─── Passage to read

Re: [PATCH net-next v2] ipv6: fix locking issues with loops over idev->addr_list

From: Niels Dossche
Date: Mon Apr 04 2022 - 09:57:25 EST


On 04/04/2022 14:47, Andrew Lunn wrote:
> On Mon, Apr 04, 2022 at 01:15:24AM +0200, Niels Dossche wrote:
>> idev->addr_list needs to be protected by idev->lock. However, it is not
>> always possible to do so while iterating and performing actions on
>> inet6_ifaddr instances. For example, multiple functions (like
>> addrconf_{join,leave}_anycast) eventually call down to other functions
>> that acquire the idev->lock. The current code temporarily unlocked the
>> idev->lock during the loops, which can cause race conditions. Moving the
>> locks up is also not an appropriate solution as the ordering of lock
>> acquisition will be inconsistent with for example mc_lock.
>
> Hi Niels
>
> What sort of issues could the race result in?

Hi Andrew

The issue is that the protection of the address list is lifted inside of the loop for a brief moment.
Therefore, the looping over the list loses its atomicity.
I believe the list's entries might become corrupted in case of a race occurring.

>
> I've been chasing a netdev reference leak, when using the GNS3
> simulator. Shutting down the system can result in one interface having
> a netdev reference count of 5, and it never gets destroyed. Using the
> tracker code Eric recently added, i found one of the leaks is idev,
> its reference count does not go to 0, and hence the reference it holds
> on the netdev is never released.>
> I will test this patch out, see if it helps, but i'm just wondering if
> you think the issue i'm seeing is theoretically possible because of
> this race? If it is, we might want this applied to stable, not just
> net-next.

──────

Exercise requirements =
1 – Answer these questions from the patch thread:
(a) Which lock needs to protect idev->addr_list?
(b) Which simulator was Andrew Lunn using when he chased the netdev reference leak?
(c) What netdev reference count can one interface be left with after the system shuts down?
2 – List every person named in the patch thread.
3 – Summarize the patch thread in two sentences.
Base every answer on the patch thread alone.

─── Dataset section

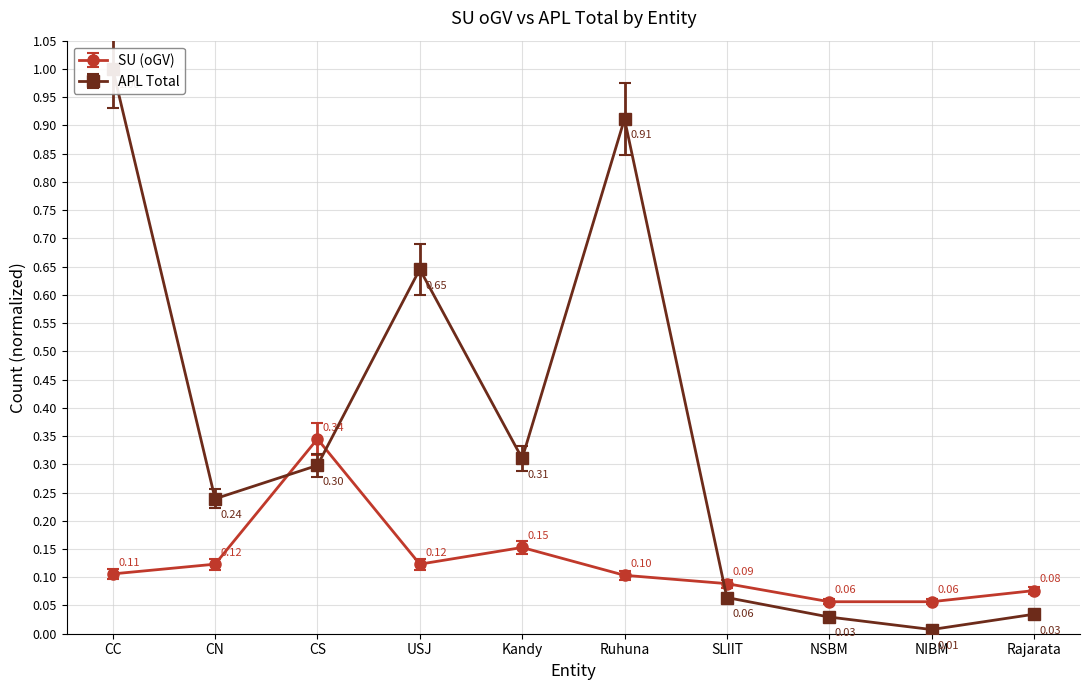

How many times do APL Total and SU (oGV) cross each other?

3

──────

Answers by item =
1 –
(a) idev->lock
(b) GNS3
(c) 5

2 –
Niels Dossche
Andrew Lunn
Eric

3 – Niels Dossche's patch targets race conditions caused by temporarily unlocking idev->lock during loops over idev->addr_list, which Niels believes might corrupt the list's entries. Andrew Lunn, who has been chasing a netdev reference leak in the GNS3 simulator, plans to test the patch and asks whether the race could explain that leak, in which case the fix might be applied to stable as well as net-next.